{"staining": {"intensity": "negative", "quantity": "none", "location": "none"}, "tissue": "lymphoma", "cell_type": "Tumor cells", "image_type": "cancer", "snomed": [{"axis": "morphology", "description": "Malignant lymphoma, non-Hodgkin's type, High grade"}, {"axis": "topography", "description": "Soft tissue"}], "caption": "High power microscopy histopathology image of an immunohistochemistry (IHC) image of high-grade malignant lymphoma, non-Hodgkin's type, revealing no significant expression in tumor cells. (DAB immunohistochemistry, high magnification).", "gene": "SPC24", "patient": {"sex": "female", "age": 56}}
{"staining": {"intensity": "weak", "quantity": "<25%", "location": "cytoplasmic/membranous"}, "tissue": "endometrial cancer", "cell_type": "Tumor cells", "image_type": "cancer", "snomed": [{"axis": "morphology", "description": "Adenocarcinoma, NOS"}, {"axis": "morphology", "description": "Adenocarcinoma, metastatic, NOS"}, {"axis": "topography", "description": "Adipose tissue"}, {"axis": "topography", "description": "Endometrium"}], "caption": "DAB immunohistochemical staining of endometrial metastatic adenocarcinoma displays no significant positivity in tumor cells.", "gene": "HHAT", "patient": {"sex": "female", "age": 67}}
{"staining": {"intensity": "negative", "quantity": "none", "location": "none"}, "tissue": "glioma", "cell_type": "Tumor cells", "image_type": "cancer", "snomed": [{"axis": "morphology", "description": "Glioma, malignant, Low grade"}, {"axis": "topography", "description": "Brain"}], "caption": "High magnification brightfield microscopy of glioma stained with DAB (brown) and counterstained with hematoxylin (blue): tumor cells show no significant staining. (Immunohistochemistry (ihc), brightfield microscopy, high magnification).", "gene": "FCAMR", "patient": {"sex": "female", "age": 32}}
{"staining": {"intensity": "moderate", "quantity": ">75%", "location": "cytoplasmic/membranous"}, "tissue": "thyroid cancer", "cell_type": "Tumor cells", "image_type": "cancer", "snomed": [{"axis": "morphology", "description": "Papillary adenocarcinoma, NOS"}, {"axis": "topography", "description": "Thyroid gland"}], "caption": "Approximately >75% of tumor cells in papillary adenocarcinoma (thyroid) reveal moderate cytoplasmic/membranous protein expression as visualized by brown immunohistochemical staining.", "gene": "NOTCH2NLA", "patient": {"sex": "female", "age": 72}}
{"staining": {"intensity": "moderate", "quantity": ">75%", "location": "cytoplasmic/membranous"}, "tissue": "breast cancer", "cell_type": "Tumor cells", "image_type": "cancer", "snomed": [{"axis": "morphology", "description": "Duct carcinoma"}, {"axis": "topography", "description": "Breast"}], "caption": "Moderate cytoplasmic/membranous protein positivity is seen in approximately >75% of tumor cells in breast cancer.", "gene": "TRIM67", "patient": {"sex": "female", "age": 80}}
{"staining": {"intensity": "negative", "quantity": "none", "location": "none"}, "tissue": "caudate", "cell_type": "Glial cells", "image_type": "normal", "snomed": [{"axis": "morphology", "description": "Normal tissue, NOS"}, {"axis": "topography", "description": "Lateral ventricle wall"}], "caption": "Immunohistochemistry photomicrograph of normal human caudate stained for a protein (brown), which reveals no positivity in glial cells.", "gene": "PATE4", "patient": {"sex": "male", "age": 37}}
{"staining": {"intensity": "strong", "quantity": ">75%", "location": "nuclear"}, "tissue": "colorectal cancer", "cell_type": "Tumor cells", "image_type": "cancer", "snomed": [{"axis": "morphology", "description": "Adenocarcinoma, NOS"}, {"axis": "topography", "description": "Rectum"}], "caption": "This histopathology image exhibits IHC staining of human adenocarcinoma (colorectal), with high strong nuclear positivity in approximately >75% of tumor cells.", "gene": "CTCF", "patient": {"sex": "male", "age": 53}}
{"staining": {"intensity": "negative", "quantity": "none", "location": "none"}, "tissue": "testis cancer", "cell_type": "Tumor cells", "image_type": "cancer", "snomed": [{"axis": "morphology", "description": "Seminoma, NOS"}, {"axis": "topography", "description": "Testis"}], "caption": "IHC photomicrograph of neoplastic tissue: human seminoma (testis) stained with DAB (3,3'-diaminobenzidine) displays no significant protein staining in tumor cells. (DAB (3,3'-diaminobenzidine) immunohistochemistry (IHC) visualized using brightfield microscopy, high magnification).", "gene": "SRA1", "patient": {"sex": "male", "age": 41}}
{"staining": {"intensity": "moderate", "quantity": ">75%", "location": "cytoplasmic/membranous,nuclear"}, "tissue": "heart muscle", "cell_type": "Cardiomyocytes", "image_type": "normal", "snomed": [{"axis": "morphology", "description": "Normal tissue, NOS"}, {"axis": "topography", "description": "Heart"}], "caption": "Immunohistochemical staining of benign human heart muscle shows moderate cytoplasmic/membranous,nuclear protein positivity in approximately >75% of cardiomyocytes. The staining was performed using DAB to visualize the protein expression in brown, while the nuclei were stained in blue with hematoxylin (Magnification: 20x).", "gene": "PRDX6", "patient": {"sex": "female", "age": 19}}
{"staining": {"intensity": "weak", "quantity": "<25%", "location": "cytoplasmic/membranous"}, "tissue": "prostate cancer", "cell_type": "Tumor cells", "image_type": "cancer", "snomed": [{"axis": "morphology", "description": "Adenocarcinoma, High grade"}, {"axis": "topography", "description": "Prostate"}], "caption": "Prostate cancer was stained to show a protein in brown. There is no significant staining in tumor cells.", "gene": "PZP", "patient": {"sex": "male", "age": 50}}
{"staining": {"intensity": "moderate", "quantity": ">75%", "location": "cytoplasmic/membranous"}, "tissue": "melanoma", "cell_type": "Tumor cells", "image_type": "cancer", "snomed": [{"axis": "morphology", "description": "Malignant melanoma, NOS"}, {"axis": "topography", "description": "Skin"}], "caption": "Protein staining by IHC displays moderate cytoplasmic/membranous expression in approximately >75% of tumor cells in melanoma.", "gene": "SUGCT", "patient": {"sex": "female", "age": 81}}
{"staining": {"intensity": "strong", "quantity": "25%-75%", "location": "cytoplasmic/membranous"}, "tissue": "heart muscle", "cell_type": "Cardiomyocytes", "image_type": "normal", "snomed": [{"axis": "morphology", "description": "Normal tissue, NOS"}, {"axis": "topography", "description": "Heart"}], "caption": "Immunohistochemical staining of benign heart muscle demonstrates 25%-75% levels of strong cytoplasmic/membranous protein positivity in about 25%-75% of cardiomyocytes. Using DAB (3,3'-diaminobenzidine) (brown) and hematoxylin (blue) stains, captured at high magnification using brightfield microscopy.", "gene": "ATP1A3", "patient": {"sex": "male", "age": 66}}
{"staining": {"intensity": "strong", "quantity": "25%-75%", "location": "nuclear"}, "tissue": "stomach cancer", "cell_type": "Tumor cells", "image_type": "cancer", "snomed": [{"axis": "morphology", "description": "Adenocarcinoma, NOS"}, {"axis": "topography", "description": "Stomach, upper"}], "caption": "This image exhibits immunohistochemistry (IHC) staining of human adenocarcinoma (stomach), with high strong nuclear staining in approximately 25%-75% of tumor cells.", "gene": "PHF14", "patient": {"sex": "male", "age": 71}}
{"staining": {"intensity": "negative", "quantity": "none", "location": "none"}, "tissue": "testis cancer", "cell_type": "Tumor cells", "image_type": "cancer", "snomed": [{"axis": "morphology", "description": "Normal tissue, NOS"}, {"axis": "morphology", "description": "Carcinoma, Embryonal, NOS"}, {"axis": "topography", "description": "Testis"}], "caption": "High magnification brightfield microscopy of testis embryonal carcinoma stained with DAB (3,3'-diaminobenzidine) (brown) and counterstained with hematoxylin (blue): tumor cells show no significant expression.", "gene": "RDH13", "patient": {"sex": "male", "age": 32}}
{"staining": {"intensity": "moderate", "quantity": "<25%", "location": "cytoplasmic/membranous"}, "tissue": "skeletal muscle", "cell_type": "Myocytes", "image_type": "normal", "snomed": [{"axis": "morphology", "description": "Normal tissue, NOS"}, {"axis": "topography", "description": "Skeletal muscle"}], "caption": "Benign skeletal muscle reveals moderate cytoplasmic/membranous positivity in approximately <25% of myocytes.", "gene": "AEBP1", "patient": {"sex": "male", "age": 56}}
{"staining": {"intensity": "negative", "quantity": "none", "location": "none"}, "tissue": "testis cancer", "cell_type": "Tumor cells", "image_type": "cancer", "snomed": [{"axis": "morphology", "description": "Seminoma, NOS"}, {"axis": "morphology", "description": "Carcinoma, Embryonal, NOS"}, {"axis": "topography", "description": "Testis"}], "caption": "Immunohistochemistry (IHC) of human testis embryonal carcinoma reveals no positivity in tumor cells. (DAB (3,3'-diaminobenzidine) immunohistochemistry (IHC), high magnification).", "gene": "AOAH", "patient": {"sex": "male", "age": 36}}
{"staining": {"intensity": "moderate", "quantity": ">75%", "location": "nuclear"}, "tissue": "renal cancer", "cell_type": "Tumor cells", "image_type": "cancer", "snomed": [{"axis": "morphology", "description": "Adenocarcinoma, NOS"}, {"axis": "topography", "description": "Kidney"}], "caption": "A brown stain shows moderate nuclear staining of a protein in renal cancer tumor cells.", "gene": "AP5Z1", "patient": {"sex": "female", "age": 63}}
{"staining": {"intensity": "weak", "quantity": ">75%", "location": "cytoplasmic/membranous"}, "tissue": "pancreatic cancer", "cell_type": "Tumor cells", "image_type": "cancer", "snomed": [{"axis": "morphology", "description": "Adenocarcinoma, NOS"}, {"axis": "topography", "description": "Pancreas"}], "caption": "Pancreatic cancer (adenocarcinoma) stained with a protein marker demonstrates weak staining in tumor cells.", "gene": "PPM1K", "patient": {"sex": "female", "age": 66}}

━━━━

Work item
The required output is every line from the one with "(IHC) of human" to the final line of the entries, repeated exactly and with nothing else.

Answer box
{"staining": {"intensity": "negative", "quantity": "none", "location": "none"}, "tissue": "testis cancer", "cell_type": "Tumor cells", "image_type": "cancer", "snomed": [{"axis": "morphology", "description": "Seminoma, NOS"}, {"axis": "morphology", "description": "Carcinoma, Embryonal, NOS"}, {"axis": "topography", "description": "Testis"}], "caption": "Immunohistochemistry (IHC) of human testis embryonal carcinoma reveals no positivity in tumor cells. (DAB (3,3'-diaminobenzidine) immunohistochemistry (IHC), high magnification).", "gene": "AOAH", "patient": {"sex": "male", "age": 36}}
{"staining": {"intensity": "moderate", "quantity": ">75%", "location": "nuclear"}, "tissue": "renal cancer", "cell_type": "Tumor cells", "image_type": "cancer", "snomed": [{"axis": "morphology", "description": "Adenocarcinoma, NOS"}, {"axis": "topography", "description": "Kidney"}], "caption": "A brown stain shows moderate nuclear staining of a protein in renal cancer tumor cells.", "gene": "AP5Z1", "patient": {"sex": "female", "age": 63}}
{"staining": {"intensity": "weak", "quantity": ">75%", "location": "cytoplasmic/membranous"}, "tissue": "pancreatic cancer", "cell_type": "Tumor cells", "image_type": "cancer", "snomed": [{"axis": "morphology", "description": "Adenocarcinoma, NOS"}, {"axis": "topography", "description": "Pancreas"}], "caption": "Pancreatic cancer (adenocarcinoma) stained with a protein marker demonstrates weak staining in tumor cells.", "gene": "PPM1K", "patient": {"sex": "female", "age": 66}}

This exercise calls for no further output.